Just looking for a little clarification on the example and the number that Q(s,a) produces whether we are moving left or right.
I can’t seem to figure out where 6.25 comes from in state 3 moving right, as given that the terminal state reward is 40, I calculate that this number should be 5.0?
Maybe I have misunderstood the math behind this but here is how I have calculated from this state, moving right, with 2 actions, then optimally after those, and with gamma 0.5 and misstep_prob = 0.
All other numbers seem to check out, so maybe I missed something.
Any clarification is appreciated.
Thanks.
Edit 1: Ok, so I realize that I have jumped the gun slightly as I moved from the state-action function lesson to the State-action value function example Lab.

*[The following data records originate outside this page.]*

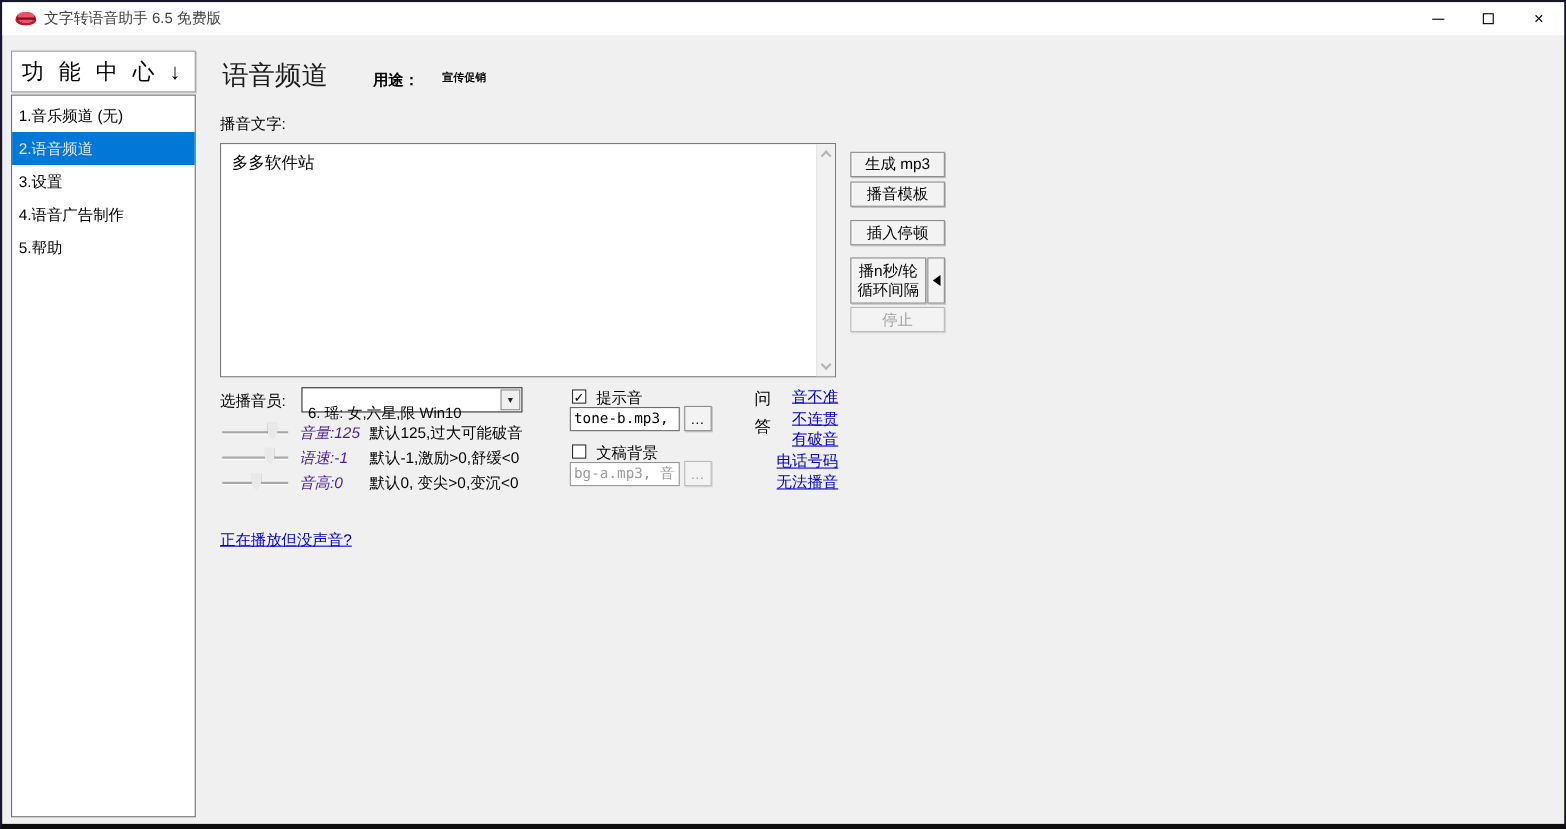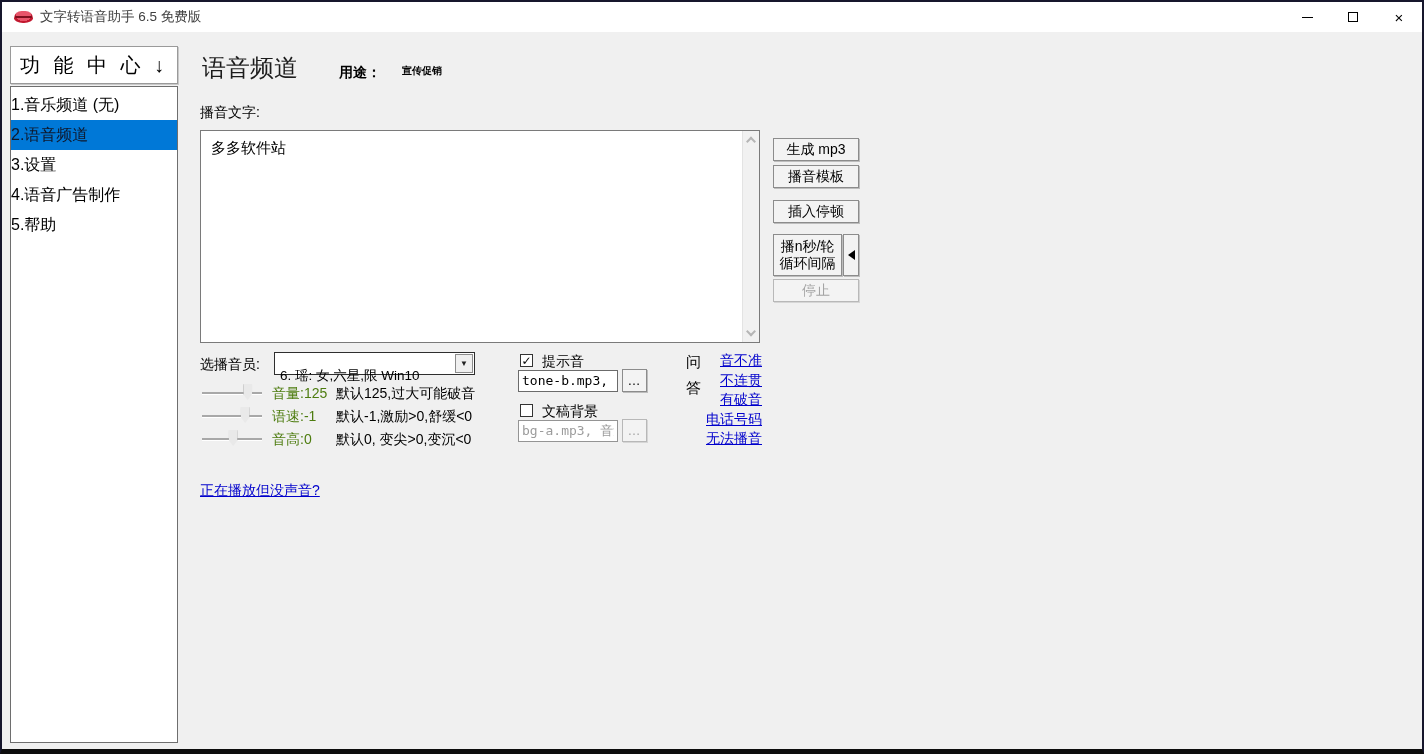--- a/index.html
+++ b/index.html
@@ -34,7 +34,7 @@
     font-size:20px; letter-spacing:4px; color:#000; cursor:default; }
   .side-list { position:absolute; left:8px; top:84px; width:168px; height:657px;
     background:#fff; border:1px solid #6e6e6e; padding-top:3px; }
-  .side-item { height:30px; line-height:30px; padding-left:0; font-size:16px; color:#000; cursor:default; }
+  .side-item { height:30px; line-height:30px; padding-left:6px; font-size:14px; color:#000; cursor:default; }
   .side-item.selected { background:#0078d7; color:#0f172a; }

I am now working through the Bellman equation lesson and see that some vital parts of the puzzle were missing from the above equation, I am still finding this rather confusing though, as it still seems that even with the new equation of:
Here is the state-action value function lesson, timestamp 1:10, we can see the setup as described above, but the lab example from the video shows 6.25 for state 3, moving right.
This is the value that I calculate to be 5.0, I think I must have done something wrong.
So I just completed the state-action value quiz and initially got the last question wrong.
This was due to not at first recognizing that the direction of movement would change after the initial action due to the algorithm then “behaving optimally after that.”
I think that possibly the same is happening with my understanding of the lab task. It’s not so much the maths but more about understanding the purpose of the value of num_actions = 2 and at what point directions may change in order to behave optimally so as to get the values displayed in the lab task.
The error was in my misunderstanding of num_actions = 2. Although the lectures explicitly state the action is to happen only once, with this variable being given the value 2 I thought that it meant that whichever direction is chosen from whichever starting state that movement would happen in that direction twice and then begin behaving optimally.
After calculating the above but only moving once to the right and then moving optimally (to the left) I do indeed get the value of 6.25.
I guess the only question that remains then is, what does 'num_actions = 2’ actually mean, and how does it affect the outcome of the algorithm.
We assigned a value 2 to the variable num_actions but the variable is never used in the rest of the optional lab, so it does no effect to the outcome of the algorithm. You can search num_actions in the C3 W3 optional lab and find that it only appears once in num_actions = 2 but the variable itself is never used in elsewhere.
It means “there are 2 actions”, which is either going left or right.
However, in the assignment, 4 is assigned to num_actions and it is actually used to correctly build the neural network that predicts the Q-value for each of the 4 actions.
I understand now that num_actions = 2 was representative of the fact that the Mars Rover discrete example only had 2 possible actions, namely, left or right.
Not sure why all this didn’t fall into place sooner.